Decoding the character table The following is character table of water molecule

I would like to know
(1)What does the last 2 column in the table indicate?
(2) How to deduce the functions in the last column?
 A: Looking at page 81 and 82 of Applications of Group Theory To the Physics of Solids. by A. Dresselhaus it seems that the second last column are the possible basis functions of that irreducible representation. The last column contains non-basis functions that transform under that irrep.
I think the $A_1$ is the trivial irrep, therefore $z$ is left invariant (basis function) and also the functions $x^2$, $y^2$, $z^2$ are invariant.
Then the $A_2$ is the one which takes care of the $z$-reflection parity. When we reflect through the $xy$-plane, both $x$ and $y$ will incur a sign change and the function $xy$ as well as the angular momentum $R_z$ (spherical harmonic) is invariant.

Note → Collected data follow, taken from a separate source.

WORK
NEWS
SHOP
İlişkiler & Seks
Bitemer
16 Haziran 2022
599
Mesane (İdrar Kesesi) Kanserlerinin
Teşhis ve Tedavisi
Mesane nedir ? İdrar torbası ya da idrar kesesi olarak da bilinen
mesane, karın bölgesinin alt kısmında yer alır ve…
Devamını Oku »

The $B_1$ and $B_2$ are also one dimensional irreps, they seem to encode the $y$ and $x$ parities. Therefore they leave functions $xy$ and $yz$ invariant, as well as their respective angular momentum. It is just not clear why $x$ is a basis function when $xz$ is conserved, whereas for the $A_2$, $z$ has not been listed as a basis vector.
I suppose you have to read a bit more in those group theory notes in order to find a more precise definition of those two columns.